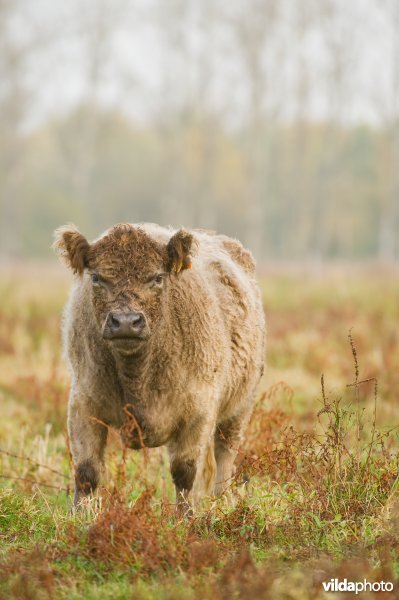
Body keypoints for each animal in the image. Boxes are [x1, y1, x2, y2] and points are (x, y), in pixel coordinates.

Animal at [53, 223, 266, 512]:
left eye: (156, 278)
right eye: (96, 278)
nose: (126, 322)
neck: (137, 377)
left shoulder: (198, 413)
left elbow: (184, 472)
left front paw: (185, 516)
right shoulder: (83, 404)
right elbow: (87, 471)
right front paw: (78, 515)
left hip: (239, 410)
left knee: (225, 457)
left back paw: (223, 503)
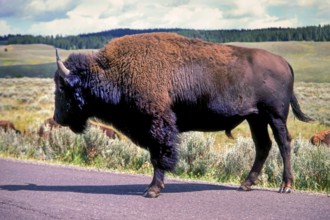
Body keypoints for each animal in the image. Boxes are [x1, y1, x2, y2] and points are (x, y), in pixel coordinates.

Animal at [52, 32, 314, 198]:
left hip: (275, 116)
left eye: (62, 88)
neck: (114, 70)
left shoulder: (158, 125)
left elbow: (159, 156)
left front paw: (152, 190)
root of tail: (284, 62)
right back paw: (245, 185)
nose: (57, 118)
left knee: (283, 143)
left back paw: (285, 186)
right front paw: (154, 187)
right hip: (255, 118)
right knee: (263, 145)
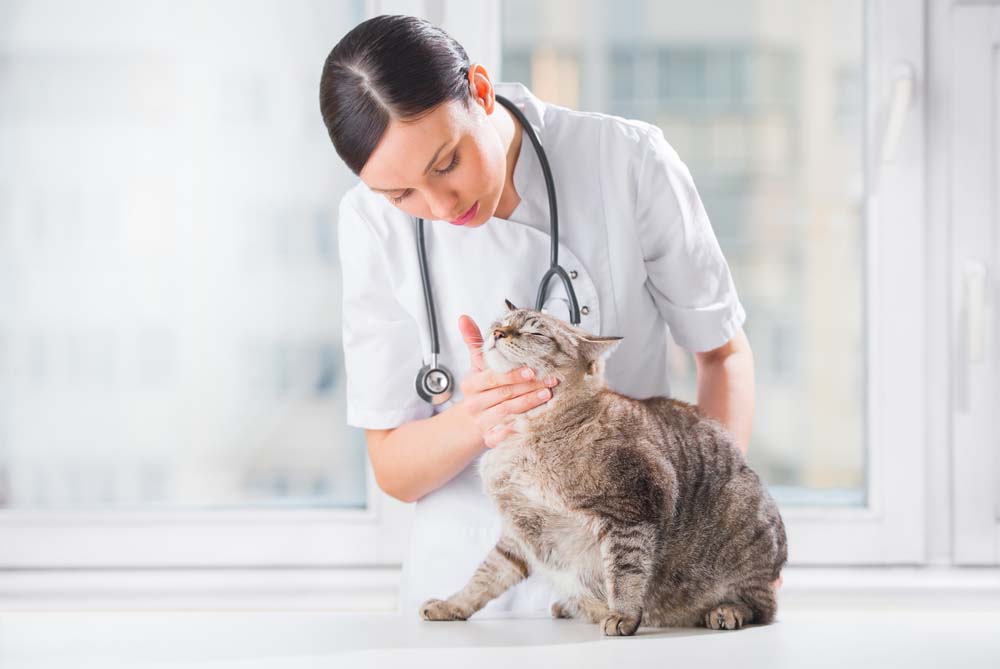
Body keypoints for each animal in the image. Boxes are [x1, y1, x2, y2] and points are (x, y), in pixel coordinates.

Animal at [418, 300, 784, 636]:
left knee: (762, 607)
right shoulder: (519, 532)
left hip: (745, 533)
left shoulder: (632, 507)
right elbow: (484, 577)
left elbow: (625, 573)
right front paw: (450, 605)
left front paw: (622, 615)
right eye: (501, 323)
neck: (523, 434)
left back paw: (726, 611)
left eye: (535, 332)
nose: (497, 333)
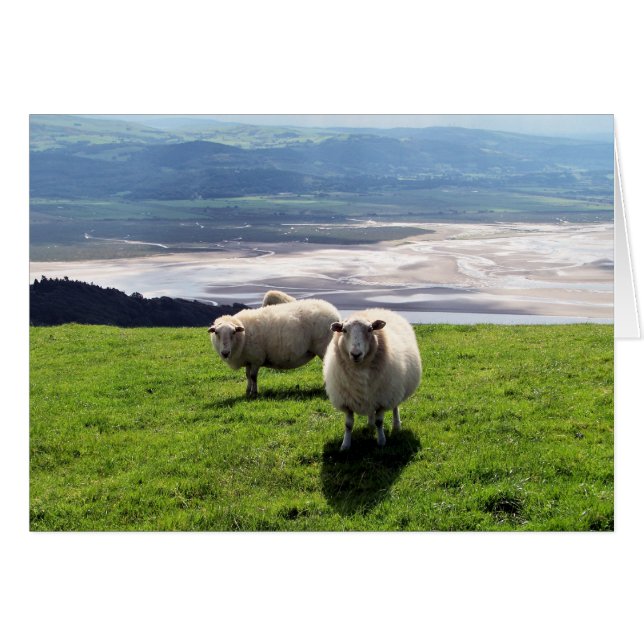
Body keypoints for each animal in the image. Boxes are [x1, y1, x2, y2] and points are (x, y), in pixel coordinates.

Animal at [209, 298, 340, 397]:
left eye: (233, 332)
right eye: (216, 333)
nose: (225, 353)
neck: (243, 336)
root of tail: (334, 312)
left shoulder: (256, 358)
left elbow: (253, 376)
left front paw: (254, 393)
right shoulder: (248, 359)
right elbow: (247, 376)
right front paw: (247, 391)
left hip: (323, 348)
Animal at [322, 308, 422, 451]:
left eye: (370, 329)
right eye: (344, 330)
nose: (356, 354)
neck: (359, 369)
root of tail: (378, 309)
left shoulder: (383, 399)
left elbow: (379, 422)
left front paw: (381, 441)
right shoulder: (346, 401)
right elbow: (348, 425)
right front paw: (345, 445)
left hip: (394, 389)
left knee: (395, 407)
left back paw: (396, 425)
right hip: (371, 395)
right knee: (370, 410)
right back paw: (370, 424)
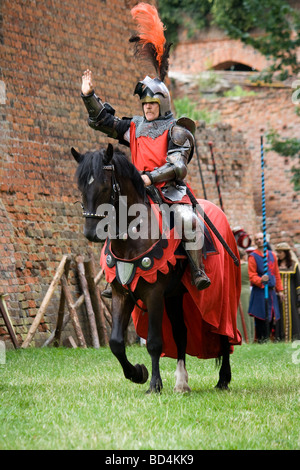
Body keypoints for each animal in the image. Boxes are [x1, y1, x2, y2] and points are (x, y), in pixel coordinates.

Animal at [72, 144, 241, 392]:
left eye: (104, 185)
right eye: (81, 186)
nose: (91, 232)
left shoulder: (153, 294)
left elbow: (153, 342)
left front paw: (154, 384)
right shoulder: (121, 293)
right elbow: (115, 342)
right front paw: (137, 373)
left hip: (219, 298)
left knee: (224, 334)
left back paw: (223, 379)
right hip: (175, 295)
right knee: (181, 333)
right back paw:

┄┄┄┄┄┄┄┄┄┄

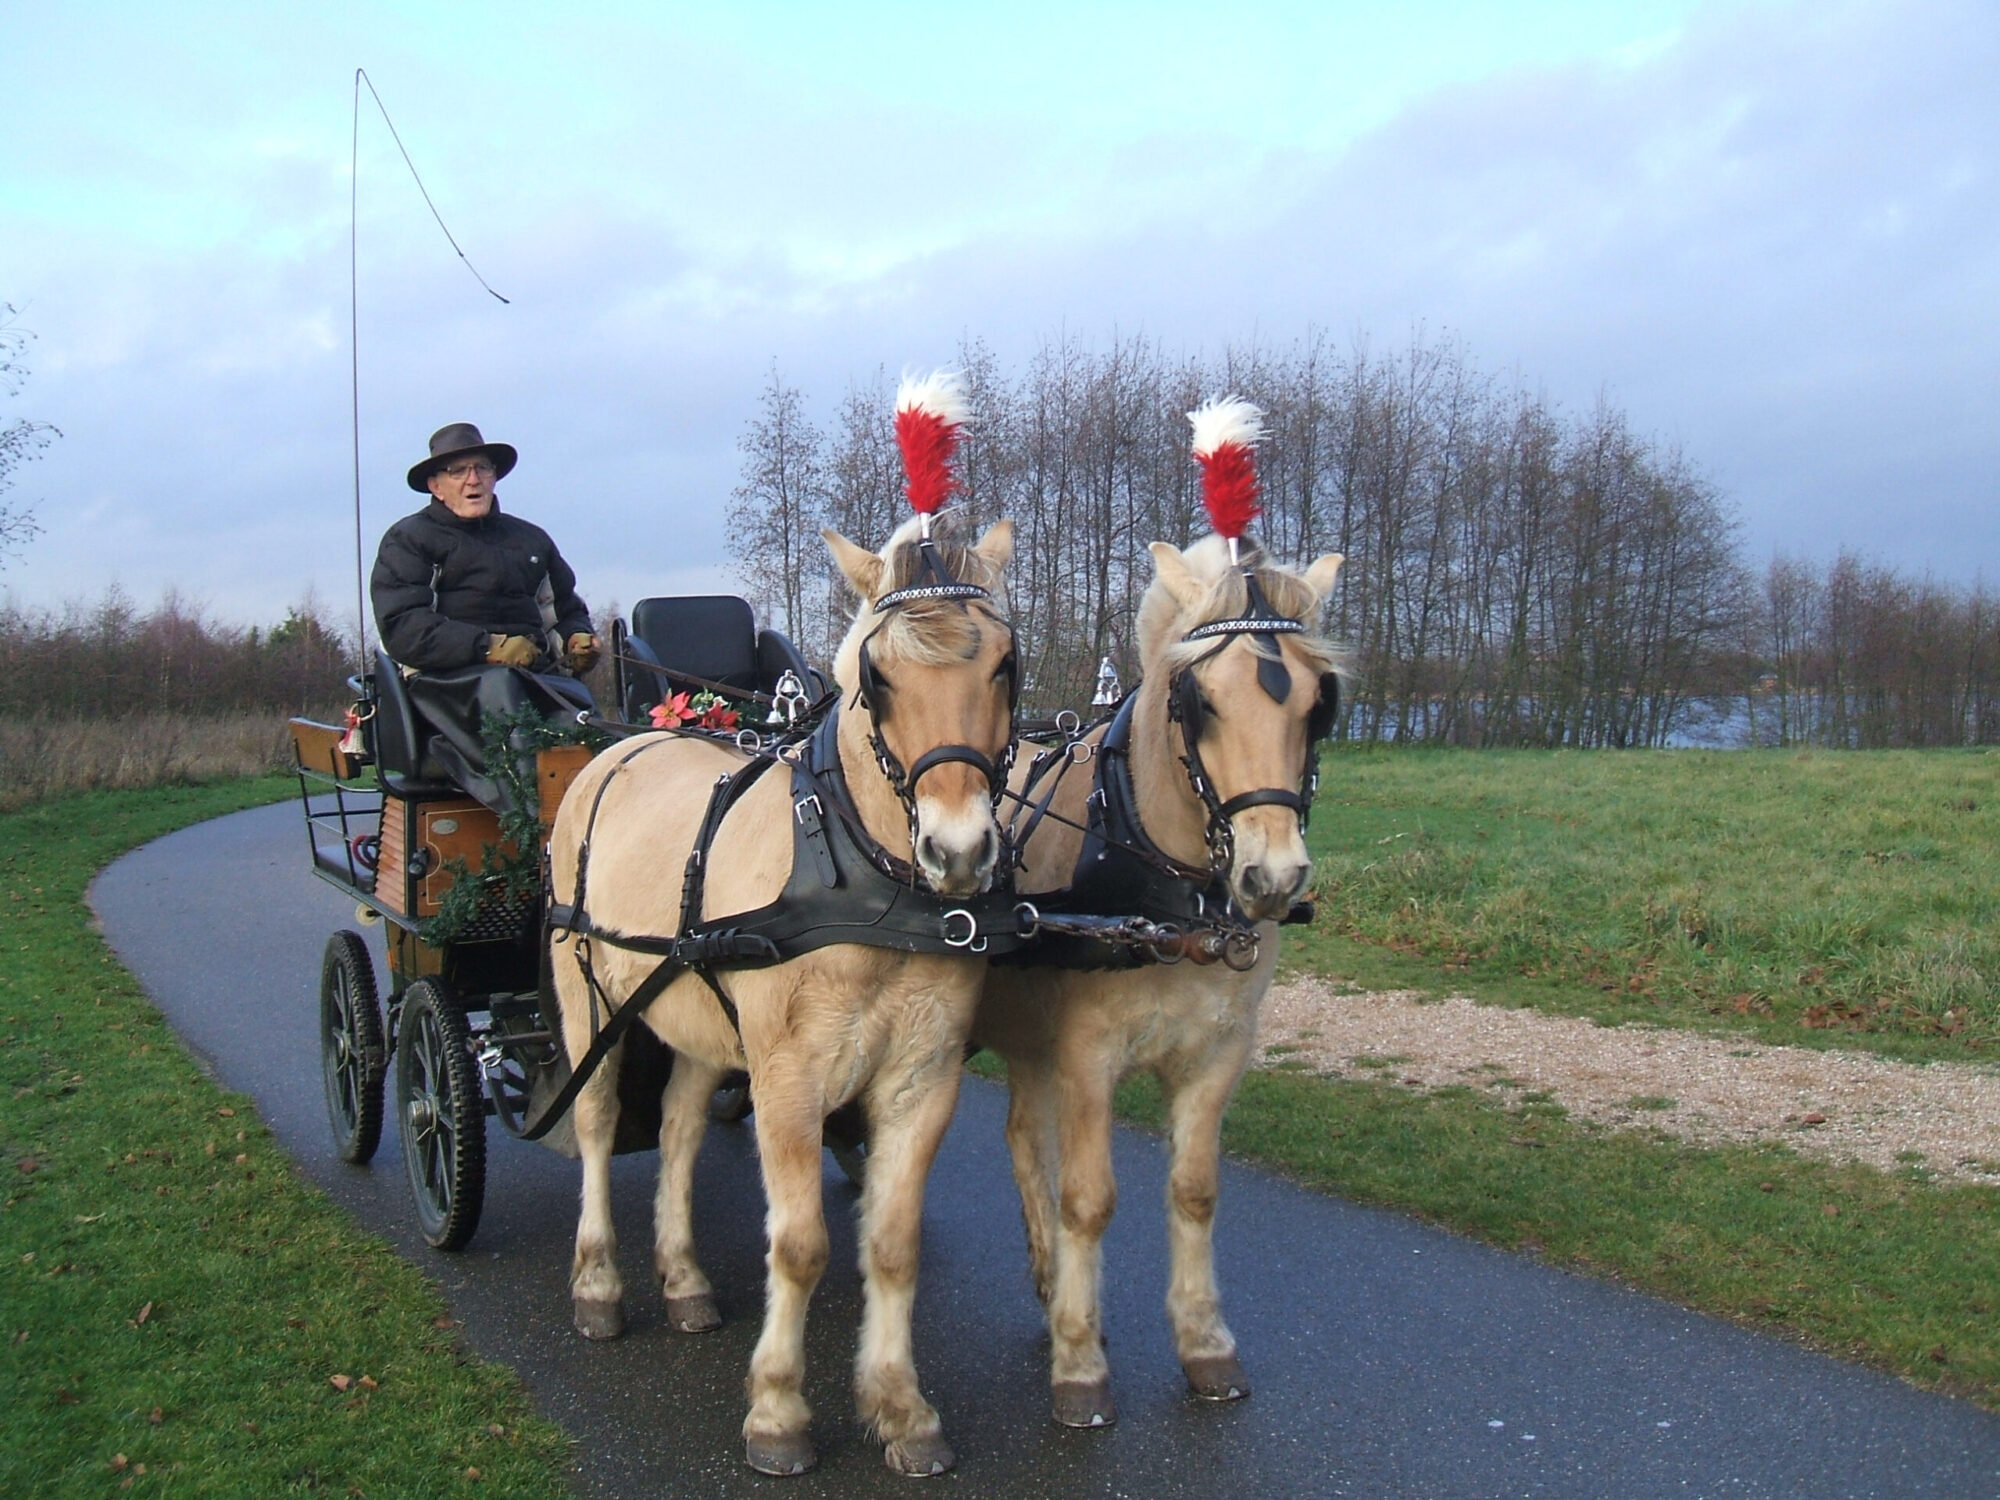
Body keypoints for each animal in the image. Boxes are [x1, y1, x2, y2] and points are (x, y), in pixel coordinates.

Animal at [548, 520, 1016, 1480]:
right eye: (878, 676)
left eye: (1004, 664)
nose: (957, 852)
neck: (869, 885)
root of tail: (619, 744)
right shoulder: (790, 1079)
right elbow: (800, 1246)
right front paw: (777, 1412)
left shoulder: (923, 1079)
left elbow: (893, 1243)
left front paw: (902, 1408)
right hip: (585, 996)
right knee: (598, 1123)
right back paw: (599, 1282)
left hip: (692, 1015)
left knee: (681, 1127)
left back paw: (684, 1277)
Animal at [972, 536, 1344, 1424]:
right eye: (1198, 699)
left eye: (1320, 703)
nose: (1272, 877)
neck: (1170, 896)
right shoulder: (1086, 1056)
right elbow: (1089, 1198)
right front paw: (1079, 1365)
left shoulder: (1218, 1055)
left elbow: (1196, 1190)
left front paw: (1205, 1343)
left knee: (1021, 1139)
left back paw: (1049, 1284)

┄┄┄┄┄┄┄┄┄┄

**Work instruction:** Please return all lines above in which the string "knee" is found.

**Problem solution:**
left knee: (225, 457)
left knee: (283, 143)
right knee: (263, 145)
left knee: (762, 607)
left knee: (395, 407)
right knee: (370, 410)
left knee: (224, 334)
right knee: (181, 333)
right knee: (598, 1123)
left knee: (681, 1127)
left knee: (1021, 1139)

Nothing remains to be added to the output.